En 2005, Mario se croit tout sauf arrivé. Avec garde du corps aux petits soins, Rolex Saytona (comptez 9 000 euros) au poignet, collection de Lamborghini et de Ferrari dans ses garages et parties de chasse aux quatre coins du monde, il le pourrait pourtant. Hier, il était pris (notamment) par le montage d’une fondation réunissant des poids lourds industriels de la région et l’université de Venise pour que les entrepreneurs du district puissent utiliser gratuitement les labos vénitiens. Aujourd’hui, c’est le comité d’éthique û dont les buts restent encore flous û à mettre en route. En font partie Umberto Paolucci, président de Microsoft Italie, et Joaquin Navarro-Valls, conseiller du pape, avec qui la famille Moretti Polegato a des liens étroits.

Demain, il s’agira peut-être d’envisager de nouveaux lieux de production. Geox a été ainsi l’un des premiers à délocaliser sa fabrication en Roumanie, à Timisoara, où se retrouvent aujourd’hui plusieurs centaines de sociétés italiennes. Depuis, d’autres implantations en Slovaquie, en Croatie, au Mexique ou en Indonésie ont suivi. Si le développement économique de la Roumanie intéresse vivement Mario Moretti Polegato en tant que consul du pays, Geox y trouve aussi largement son compte : les salaires des ouvriers roumains ne dépassent pas les 120 euros par mois et les syndicats sont inexistants, avec qui Monsieur Mario a eu quelques mots en Italie.  » L’avenir du district est de garder une avance en matière de design, et de recherche. Tout le reste peut être délocalisé « , affirme-t-il.
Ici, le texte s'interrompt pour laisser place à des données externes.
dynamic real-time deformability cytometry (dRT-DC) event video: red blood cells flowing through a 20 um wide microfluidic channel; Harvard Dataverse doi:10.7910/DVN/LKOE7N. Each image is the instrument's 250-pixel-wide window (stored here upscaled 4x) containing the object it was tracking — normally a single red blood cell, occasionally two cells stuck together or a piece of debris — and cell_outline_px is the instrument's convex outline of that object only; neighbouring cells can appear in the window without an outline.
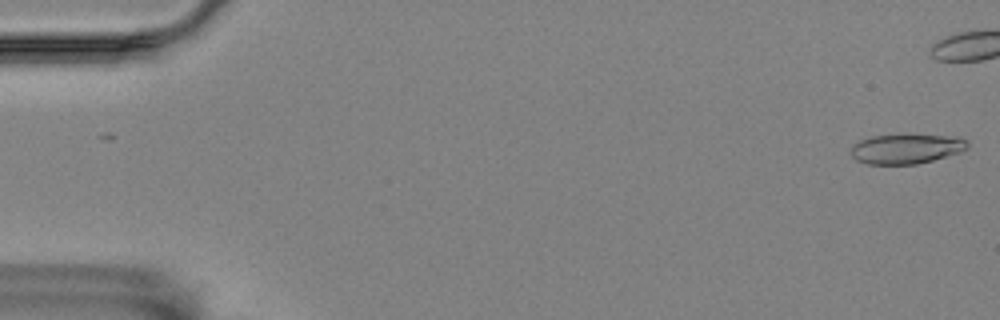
{"species": "Egyptian fruit bat (a non-hibernating species)", "species_latin": "Rousettus aegyptiacus", "temperature_condition": "room temperature", "stored_images_in_passage": 45, "camera_frame_rate_fps": 3000, "um_per_image_px": 0.085, "animal": {"sex": "female"}, "frame": {"image": 1, "passage_image": 1, "time_ms": 0.0, "image_size_px": [1000, 320], "cell_outline_px": [[968, 148], [960, 152], [932, 160], [916, 164], [868, 164], [856, 160], [852, 156], [852, 148], [860, 140], [872, 136], [944, 136], [964, 140], [968, 144]], "centroid_in_image_um": [76.99, 12.68], "position_along_channel_um": 8.0, "area_um2": 19.36}}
A Montebelluna, l’ancienne cotonnerie qui sert de siège à Geox n’abrite plus que le management, les chercheurs, les concepteurs et l’école des cadres. Chaque matin, quand il le peut, Moretti Polegato fait sa tournée. Curieux et vigilant. Difficile d’ignorer cet homme omniprésent, connu comme le loup blanc chez les entrepreneurs italiens, parfois raide dans sa gestion quotidienne et tout à la fois inventeur du concept, fondateur de la société, président du conseil d’administration et actionnaire majoritaire. Mais ne l’appelez pas patron, cela le heurte : il plaide volontiers la plus grande délégation de pouvoir.  » Pourquoi imposerais-je quoi que ce soit, puisque Geox n’a pas de concurrent ? »

Pour le moment. L’avenir, lui, est plus nuancé. La semelle qui respire a déjà convaincu un large public. Mais, pour devenir n°1 mondial, Mario Moretti Polgato devra s’imposer dans d’autres secteurs plus techniques, comme la chaussure de sport. Déjà, le district bruit de mille et une rumeurs d’association avec des fabricants spécialisés. L’affaire promet d’être chaude. Nike, Adidas et les autres ne se laisseront pas faire. Bien au contraire.  » Pour l’instant, nous ne sommes pas en concurrence frontale mais, s’il vient chasser sur nos terres, nous ne resterons pas sans réagir « , avertit Sandro Parizotto, chez Scarpa, également grand fabricant de chaussures de marche sous licence Gore-Tex. D’ores et déjà, le groupe américain a annoncé qu’il allait améliorer les capacités de respiration de sa fameuse membrane. Mario Moretti Polegato, qui consacre 3 % de son chiffre d’affaires à la recherche, reste serein : 35 brevets dorment dans ses coffres. Peut-être pense-t-il aussi à ce pied mécanique du labo de Montebelluna, breveté Geox et destiné à tester les nouvelles semelles, qui suit son chemin dans les pires conditions qui soient. Nuit et jour. Increvable.